In full and word for word, copy the listing; no pictures belong in the copy.

Data excerpt.
◇ ◇ ◇

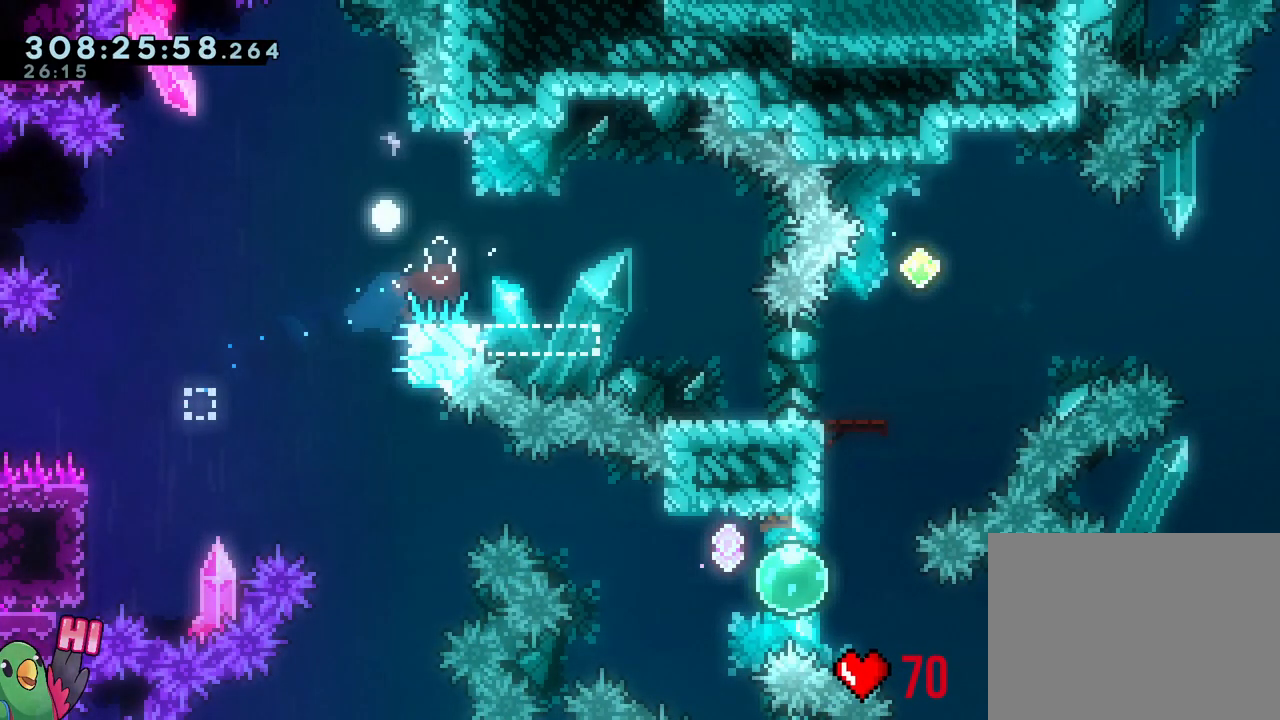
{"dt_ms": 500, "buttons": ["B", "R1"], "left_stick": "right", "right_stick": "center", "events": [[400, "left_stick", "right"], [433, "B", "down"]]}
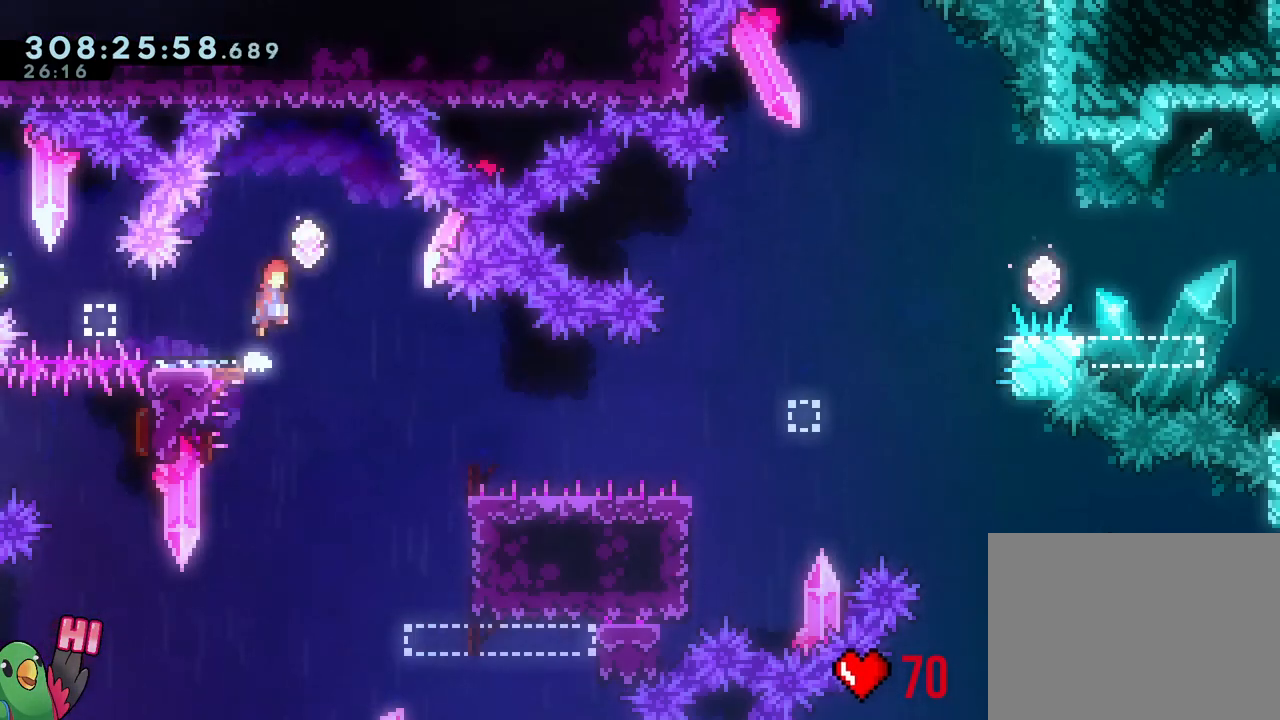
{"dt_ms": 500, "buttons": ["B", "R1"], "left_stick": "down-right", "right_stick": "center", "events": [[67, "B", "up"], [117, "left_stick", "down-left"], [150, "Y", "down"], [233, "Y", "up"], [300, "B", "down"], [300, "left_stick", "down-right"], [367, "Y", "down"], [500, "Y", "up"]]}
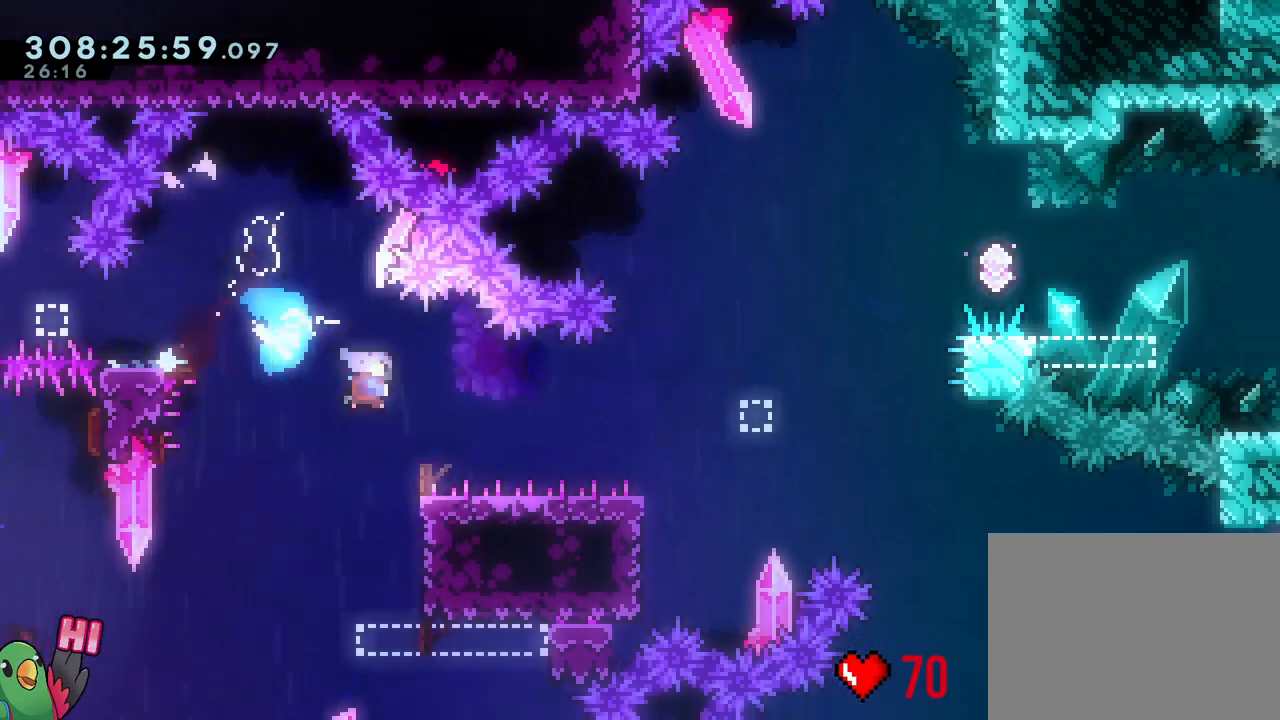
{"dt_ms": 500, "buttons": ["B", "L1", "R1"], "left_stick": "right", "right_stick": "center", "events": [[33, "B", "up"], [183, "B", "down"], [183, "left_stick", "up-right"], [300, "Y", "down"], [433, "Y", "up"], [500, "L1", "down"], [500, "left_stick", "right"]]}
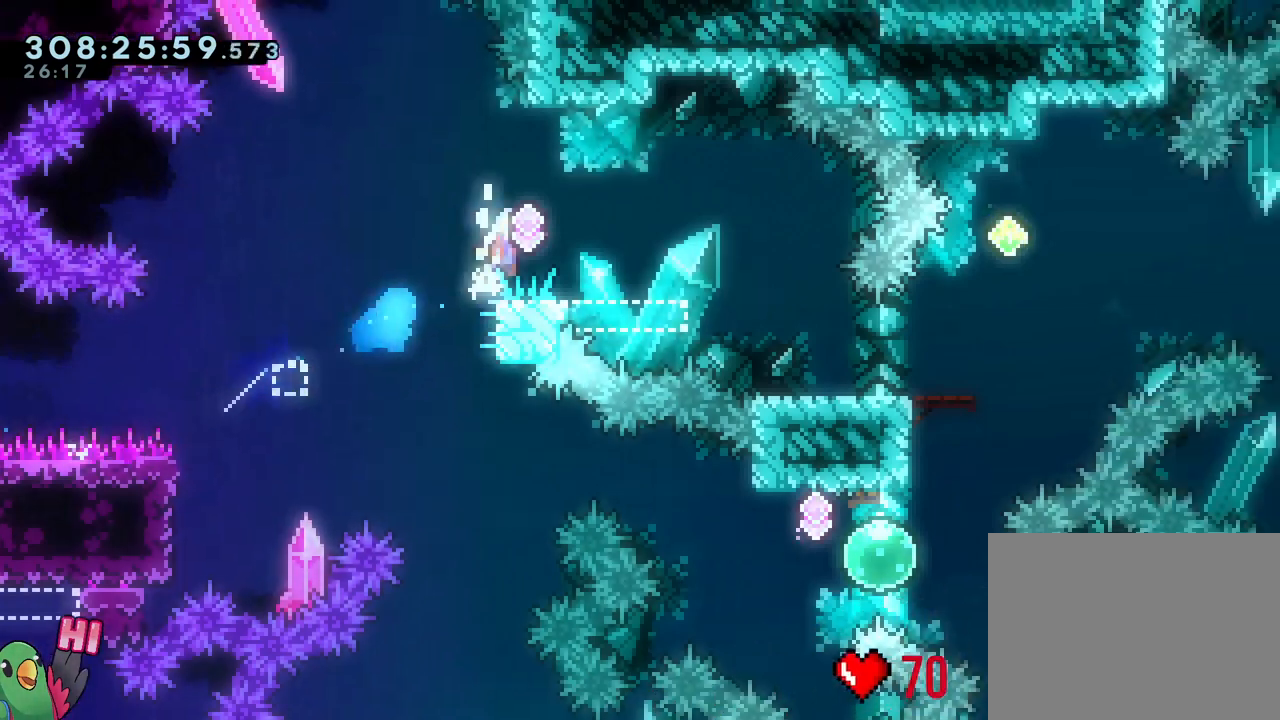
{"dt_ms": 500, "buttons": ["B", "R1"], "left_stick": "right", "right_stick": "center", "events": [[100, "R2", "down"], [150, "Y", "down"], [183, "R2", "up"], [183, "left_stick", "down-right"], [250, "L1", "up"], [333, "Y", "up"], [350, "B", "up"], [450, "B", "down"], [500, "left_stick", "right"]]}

◇ ◇ ◇

Result of the exercise.
{"dt_ms": 500, "buttons": ["B", "R1"], "left_stick": "right", "right_stick": "center", "events": [[400, "left_stick", "right"], [433, "B", "down"]]}
{"dt_ms": 500, "buttons": ["B", "R1"], "left_stick": "down-right", "right_stick": "center", "events": [[67, "B", "up"], [117, "left_stick", "down-left"], [150, "Y", "down"], [233, "Y", "up"], [300, "B", "down"], [300, "left_stick", "down-right"], [367, "Y", "down"], [500, "Y", "up"]]}
{"dt_ms": 500, "buttons": ["B", "L1", "R1"], "left_stick": "right", "right_stick": "center", "events": [[33, "B", "up"], [183, "B", "down"], [183, "left_stick", "up-right"], [300, "Y", "down"], [433, "Y", "up"], [500, "L1", "down"], [500, "left_stick", "right"]]}
{"dt_ms": 500, "buttons": ["B", "R1"], "left_stick": "right", "right_stick": "center", "events": [[100, "R2", "down"], [150, "Y", "down"], [183, "R2", "up"], [183, "left_stick", "down-right"], [250, "L1", "up"], [333, "Y", "up"], [350, "B", "up"], [450, "B", "down"], [500, "left_stick", "right"]]}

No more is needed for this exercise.